◆ **SUPPLIED MATERIAL**:
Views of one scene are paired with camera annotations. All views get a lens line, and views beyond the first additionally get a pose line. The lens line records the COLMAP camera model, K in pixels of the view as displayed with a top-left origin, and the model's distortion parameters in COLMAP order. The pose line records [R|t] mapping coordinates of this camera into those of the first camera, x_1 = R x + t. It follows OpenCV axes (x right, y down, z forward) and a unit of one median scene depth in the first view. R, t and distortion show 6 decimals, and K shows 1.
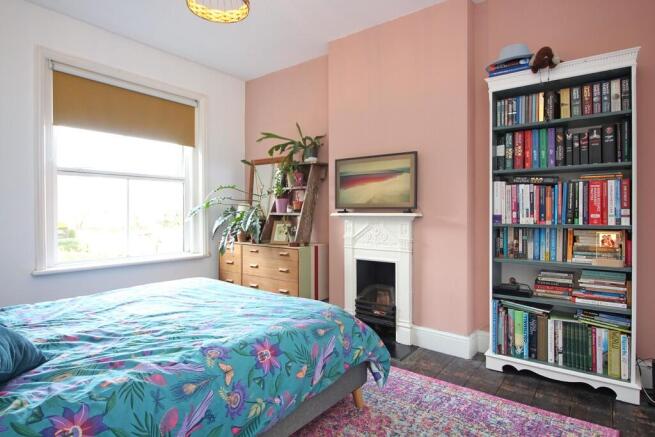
lens RADIAL K [[363.8, 0, 329.7], [0, 363.8, 215.1], [0, 0, 1]] dist [-0.002293, -0.000839]
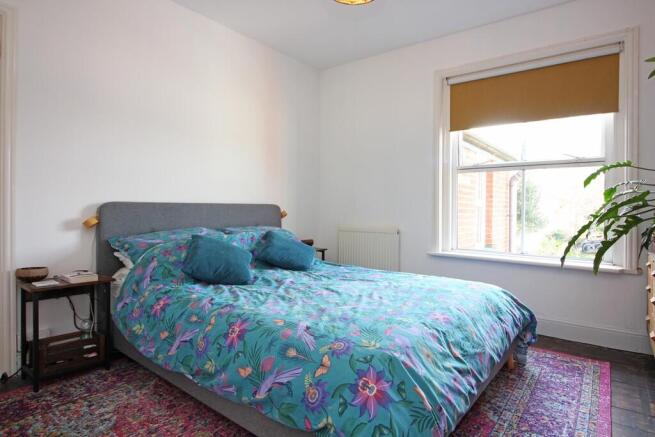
lens RADIAL K [[363.8, 0, 330.0], [0, 363.8, 213.4], [0, 0, 1]] dist [-0.002293, -0.000839]
pose [[-0.014368, 0.017218, -0.999749, 0.705584], [-0.020031, 0.999646, 0.017504, 0.008532], [0.999696, 0.020277, -0.014018, 1.026943]]
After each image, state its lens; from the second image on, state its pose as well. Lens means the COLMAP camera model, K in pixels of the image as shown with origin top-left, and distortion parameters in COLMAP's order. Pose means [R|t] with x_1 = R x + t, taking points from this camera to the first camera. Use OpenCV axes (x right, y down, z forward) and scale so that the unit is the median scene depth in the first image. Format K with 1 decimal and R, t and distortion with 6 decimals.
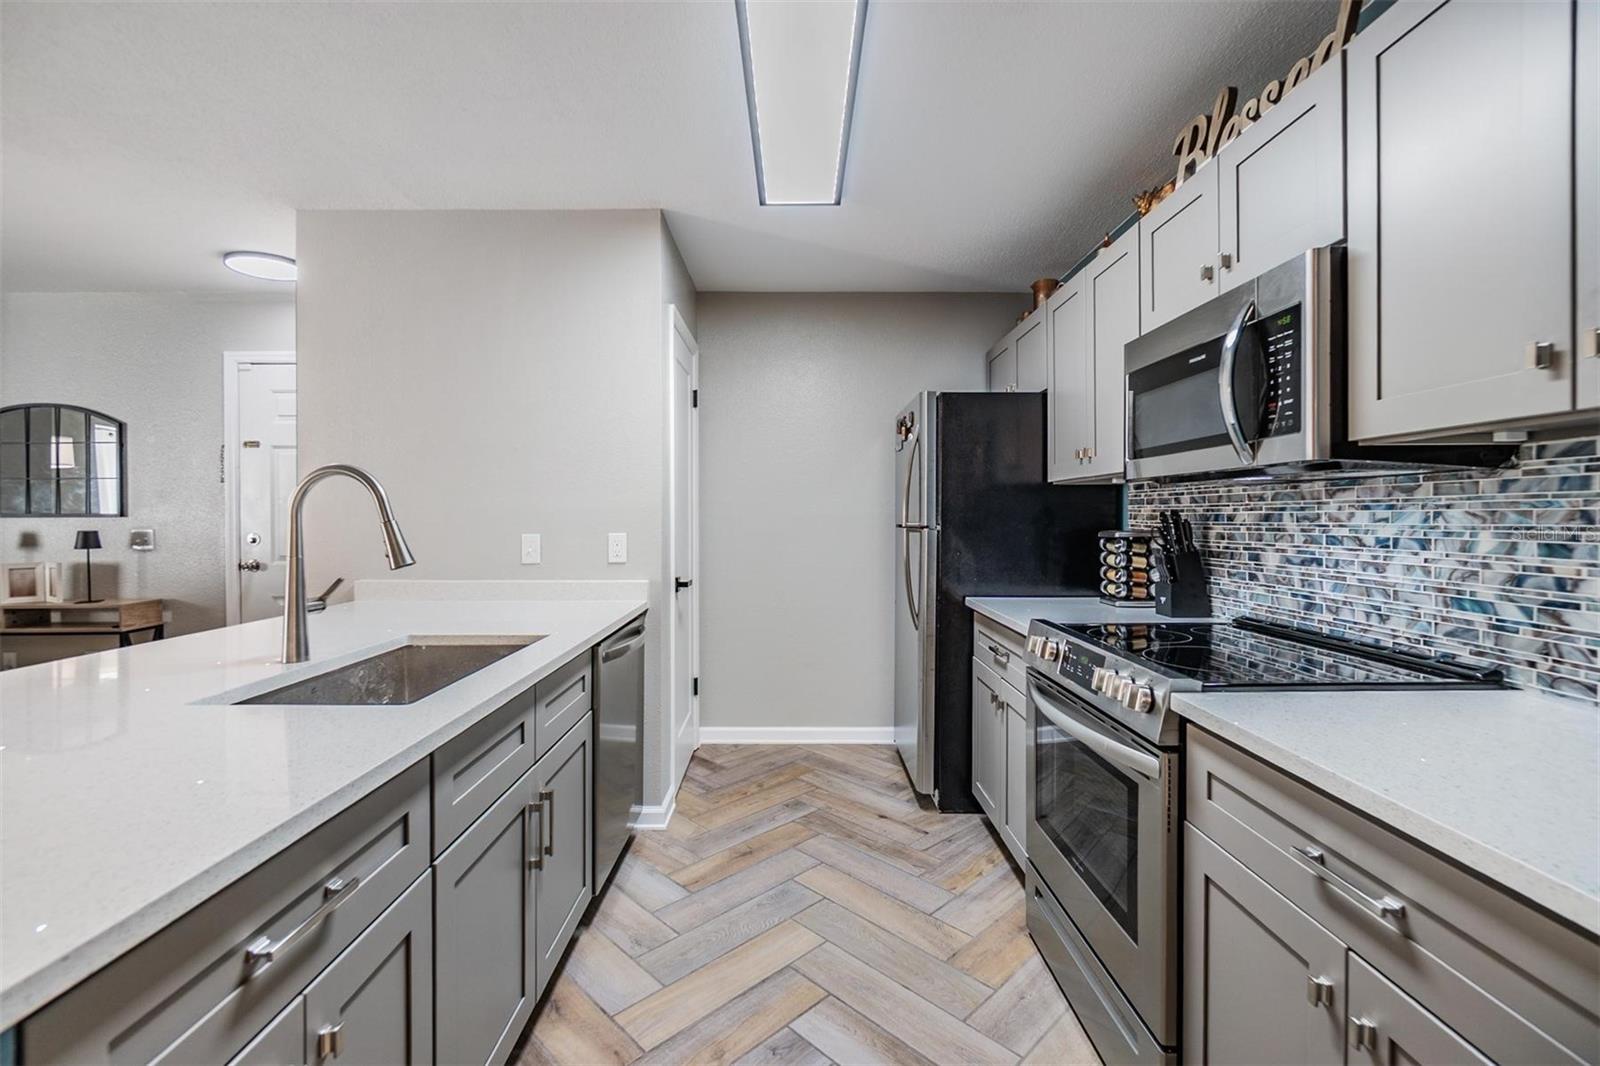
lens RADIAL K [[699.0, 0, 792.8], [0, 699.0, 519.4], [0, 0, 1]] dist [-0.002465, 0.000165]
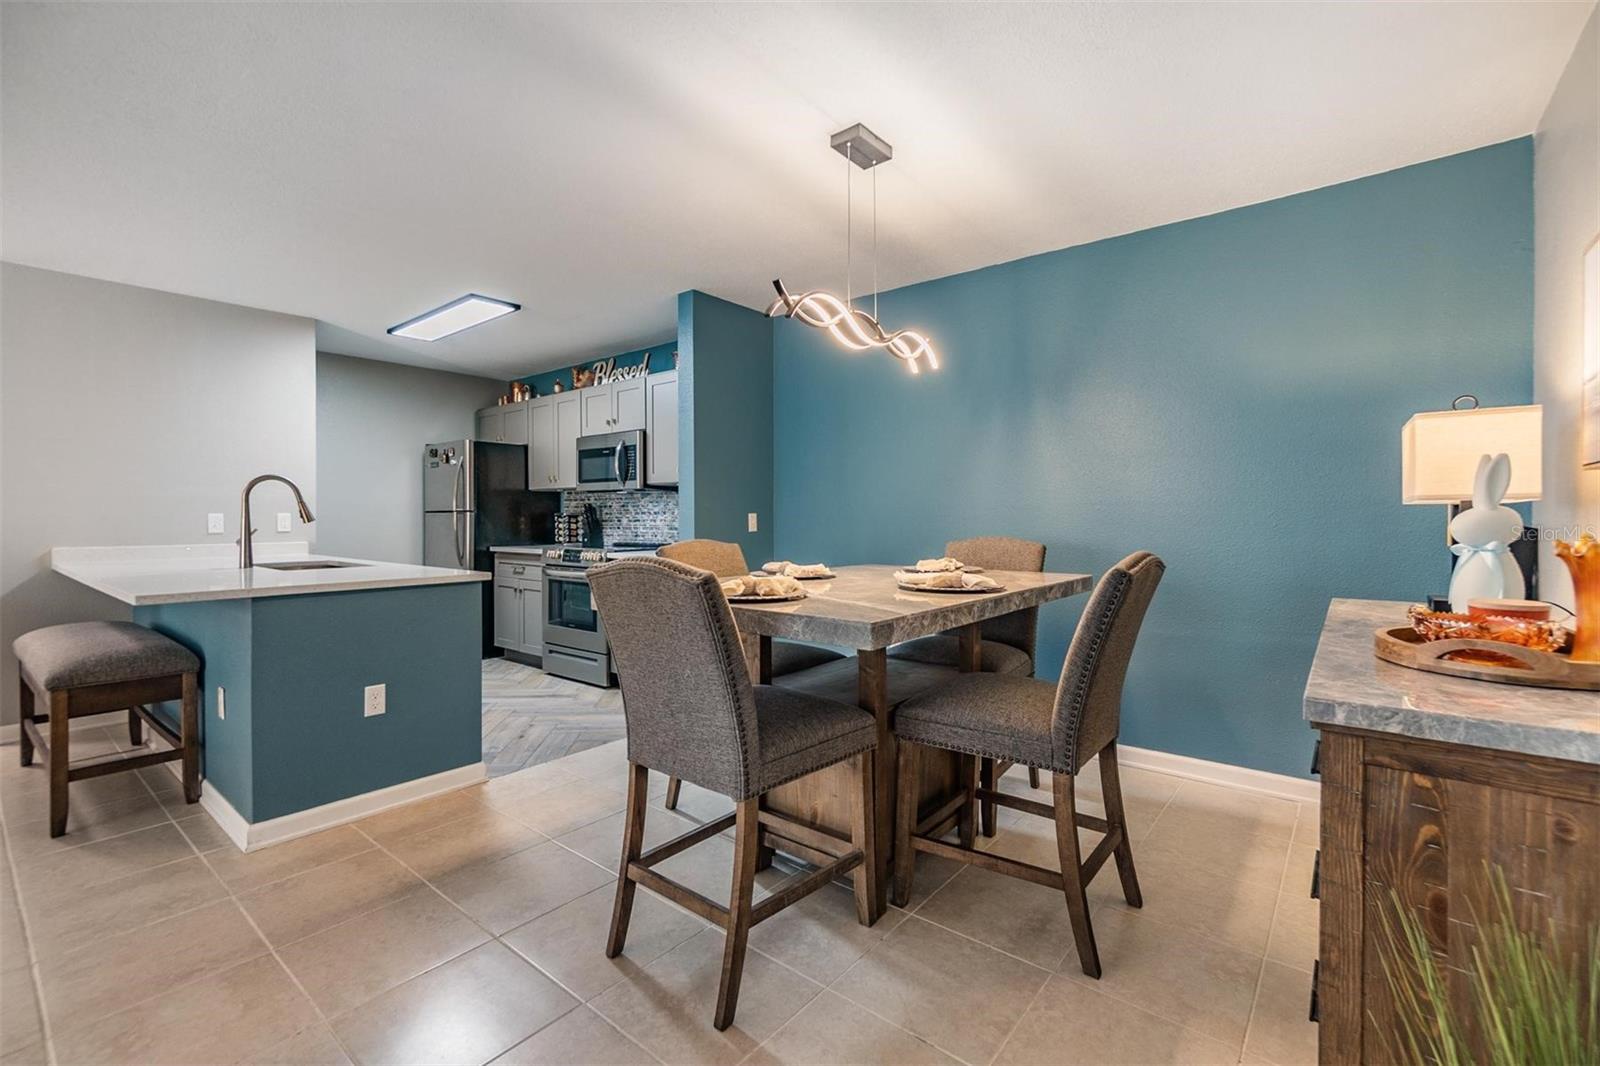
lens RADIAL K [[701.1, 0, 798.1], [0, 701.1, 521.3], [0, 0, 1]] dist [-0.000992, -0.000183]
pose [[0.630734, -0.006013, 0.775976, -1.152842], [0.004645, 0.999981, 0.003973, 0.055757], [-0.775985, 0.001098, 0.630750, -1.431161]]
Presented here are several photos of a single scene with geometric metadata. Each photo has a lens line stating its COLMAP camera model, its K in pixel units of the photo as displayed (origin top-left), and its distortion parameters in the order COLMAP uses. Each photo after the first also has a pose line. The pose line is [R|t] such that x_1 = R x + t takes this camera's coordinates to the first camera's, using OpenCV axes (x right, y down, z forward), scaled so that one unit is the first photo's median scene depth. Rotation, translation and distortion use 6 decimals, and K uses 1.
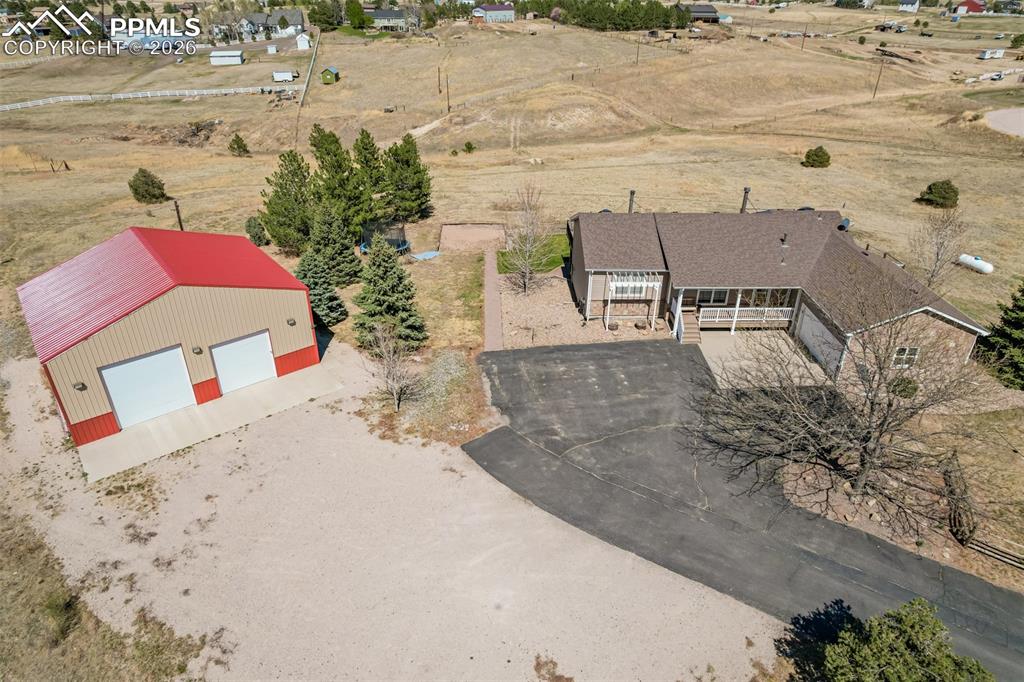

◆ **WHAT TO PRODUCE**:
Reproduce every line of the records above word for word, leaving out the pictures.

◆ **SOLUTION FOR THIS TASK**:
Views of one scene are paired with camera annotations. All views get a lens line, and views beyond the first additionally get a pose line. The lens line records the COLMAP camera model, K in pixels of the view as displayed with a top-left origin, and the model's distortion parameters in COLMAP order. The pose line records [R|t] mapping coordinates of this camera into those of the first camera, x_1 = R x + t. It follows OpenCV axes (x right, y down, z forward) and a unit of one median scene depth in the first view. R, t and distortion show 6 decimals, and K shows 1.
lens RADIAL K [[363.8, 0, 329.7], [0, 363.8, 215.1], [0, 0, 1]] dist [-0.002293, -0.000839]
lens RADIAL K [[363.8, 0, 330.0], [0, 363.8, 213.4], [0, 0, 1]] dist [-0.002293, -0.000839]
pose [[-0.014368, 0.017218, -0.999749, 0.705584], [-0.020031, 0.999646, 0.017504, 0.008532], [0.999696, 0.020277, -0.014018, 1.026943]]
After each image, state its lens; from the second image on, state its pose as well. Lens means the COLMAP camera model, K in pixels of the image as shown with origin top-left, and distortion parameters in COLMAP's order. Pose means [R|t] with x_1 = R x + t, taking points from this camera to the first camera. Use OpenCV axes (x right, y down, z forward) and scale so that the unit is the median scene depth in the first image. Format K with 1 decimal and R, t and distortion with 6 decimals.
lens RADIAL K [[699.0, 0, 792.8], [0, 699.0, 519.4], [0, 0, 1]] dist [-0.002465, 0.000165]
lens RADIAL K [[701.1, 0, 798.1], [0, 701.1, 521.3], [0, 0, 1]] dist [-0.000992, -0.000183]
pose [[0.630734, -0.006013, 0.775976, -1.152842], [0.004645, 0.999981, 0.003973, 0.055757], [-0.775985, 0.001098, 0.630750, -1.431161]]
Presented here are several photos of a single scene with geometric metadata. Each photo has a lens line stating its COLMAP camera model, its K in pixel units of the photo as displayed (origin top-left), and its distortion parameters in the order COLMAP uses. Each photo after the first also has a pose line. The pose line is [R|t] such that x_1 = R x + t takes this camera's coordinates to the first camera's, using OpenCV axes (x right, y down, z forward), scaled so that one unit is the first photo's median scene depth. Rotation, translation and distortion use 6 decimals, and K uses 1.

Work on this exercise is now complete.